● Source data
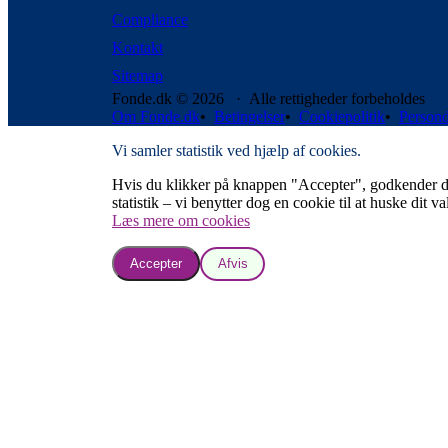
Compliance
Kontakt
Sitemap
Fonde.dk © 2026 · Alle rettigheder forbeholdes
Om Fonde.dk
•
Betingelser
•
Cookiepolitik
•
Persond
Vi samler statistik ved hjælp af cookies.
Hvis du klikker på knappen "Accepter", godkender du, a
statistik – vi benytter dog en cookie til at huske dit va
Læs mere om cookies
Accepter
Afvis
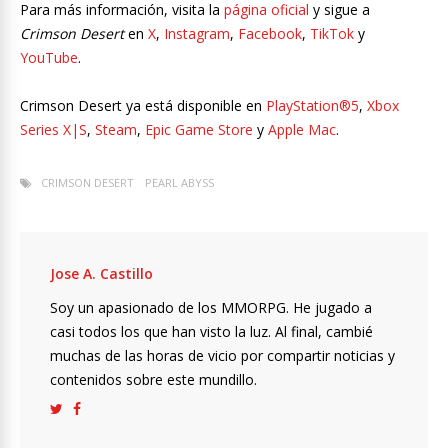
Para más información, visita la
página oficial
y sigue a
Crimson Desert
en
X
,
Instagram
,
Facebook
,
TikTok
y
YouTube
.
Crimson Desert ya está disponible en
PlayStation®5
,
Xbox
Series X|S
,
Steam
,
Epic Game Store
y
Apple Mac
.
CRIMSON DESERT
PEARL ABYSS
Jose A. Castillo
Soy un apasionado de los MMORPG. He jugado a
casi todos los que han visto la luz. Al final, cambié
muchas de las horas de vicio por compartir noticias y
contenidos sobre este mundillo.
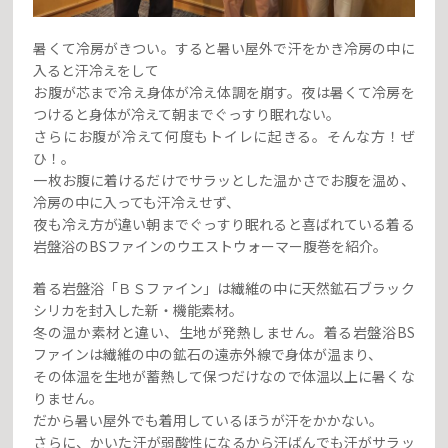
暑くて冷房がきつい。すると暑い屋外で汗をかき冷房の中に
入ると汗冷えをして
お腹が芯まで冷え身体が冷え体調を崩す。夜は暑くて冷房を
つけると身体が冷えて朝までぐっすり眠れない。
さらにお腹が冷えて何度もトイレに起きる。そんな方！ぜ
ひ！。
一枚お腹に着けるだけでサラッとした温かさでお腹を温め、
冷房の中に入っても汗冷えせず、
夜も冷え方が違い朝までぐっすり眠れると喜ばれている着る
岩盤浴のBSファインのウエストウォーマー腹巻を紹介。
着る岩盤浴「ＢＳファイン」は繊維の中に天然鉱石ブラック
シリカを封入した新・機能素材。
冬の温か素材と違い、生地が発熱しません。着る岩盤浴BS
ファインは繊維の中の鉱石の遠赤外線で身体が温まり、
その体温を生地が蓄熱して保つだけなので体温以上に暑くな
りません。
だから暑い屋外でも着用しているほうが汗をかかない。
さらに、かいた汗が弱酸性になるから汗ばんでも汗がサラッ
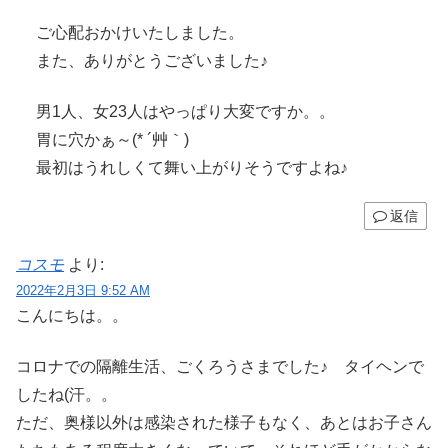
ご心配おかけいたしました。
また、ありがとうございました♪
男1人、女23人はやっぱり大変ですか。。
胃に穴かぁ～(* ´艸｀)
最初はうれしくて舞い上がりそうですよね♪
返信
コスモ
より:
2022年2月3日 9:52 AM
こんにちは。。
コロナでの隔離生活、ごくろうさまでした♪ タイヘンで
したね(汗。。
ただ、奥様以外は感染された様子もなく、あとはお子さん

● Task item
Return every line above unchanged and in the same order, leaving out the pictures.

● Answer for this exercise
Compliance
Kontakt
Sitemap
Fonde.dk © 2026 · Alle rettigheder forbeholdes
Om Fonde.dk
•
Betingelser
•
Cookiepolitik
•
Persond
Vi samler statistik ved hjælp af cookies.
Hvis du klikker på knappen "Accepter", godkender du, a
statistik – vi benytter dog en cookie til at huske dit va
Læs mere om cookies
Accepter
Afvis
Para más información, visita la
página oficial
y sigue a
Crimson Desert
en
X
,
Instagram
,
Facebook
,
TikTok
y
YouTube
.
Crimson Desert ya está disponible en
PlayStation®5
,
Xbox
Series X|S
,
Steam
,
Epic Game Store
y
Apple Mac
.
CRIMSON DESERT
PEARL ABYSS
Jose A. Castillo
Soy un apasionado de los MMORPG. He jugado a
casi todos los que han visto la luz. Al final, cambié
muchas de las horas de vicio por compartir noticias y
contenidos sobre este mundillo.
暑くて冷房がきつい。すると暑い屋外で汗をかき冷房の中に
入ると汗冷えをして
お腹が芯まで冷え身体が冷え体調を崩す。夜は暑くて冷房を
つけると身体が冷えて朝までぐっすり眠れない。
さらにお腹が冷えて何度もトイレに起きる。そんな方！ぜ
ひ！。
一枚お腹に着けるだけでサラッとした温かさでお腹を温め、
冷房の中に入っても汗冷えせず、
夜も冷え方が違い朝までぐっすり眠れると喜ばれている着る
岩盤浴のBSファインのウエストウォーマー腹巻を紹介。
着る岩盤浴「ＢＳファイン」は繊維の中に天然鉱石ブラック
シリカを封入した新・機能素材。
冬の温か素材と違い、生地が発熱しません。着る岩盤浴BS
ファインは繊維の中の鉱石の遠赤外線で身体が温まり、
その体温を生地が蓄熱して保つだけなので体温以上に暑くな
りません。
だから暑い屋外でも着用しているほうが汗をかかない。
さらに、かいた汗が弱酸性になるから汗ばんでも汗がサラッ
ご心配おかけいたしました。
また、ありがとうございました♪
男1人、女23人はやっぱり大変ですか。。
胃に穴かぁ～(* ´艸｀)
最初はうれしくて舞い上がりそうですよね♪
返信
コスモ
より:
2022年2月3日 9:52 AM
こんにちは。。
コロナでの隔離生活、ごくろうさまでした♪ タイヘンで
したね(汗。。
ただ、奥様以外は感染された様子もなく、あとはお子さん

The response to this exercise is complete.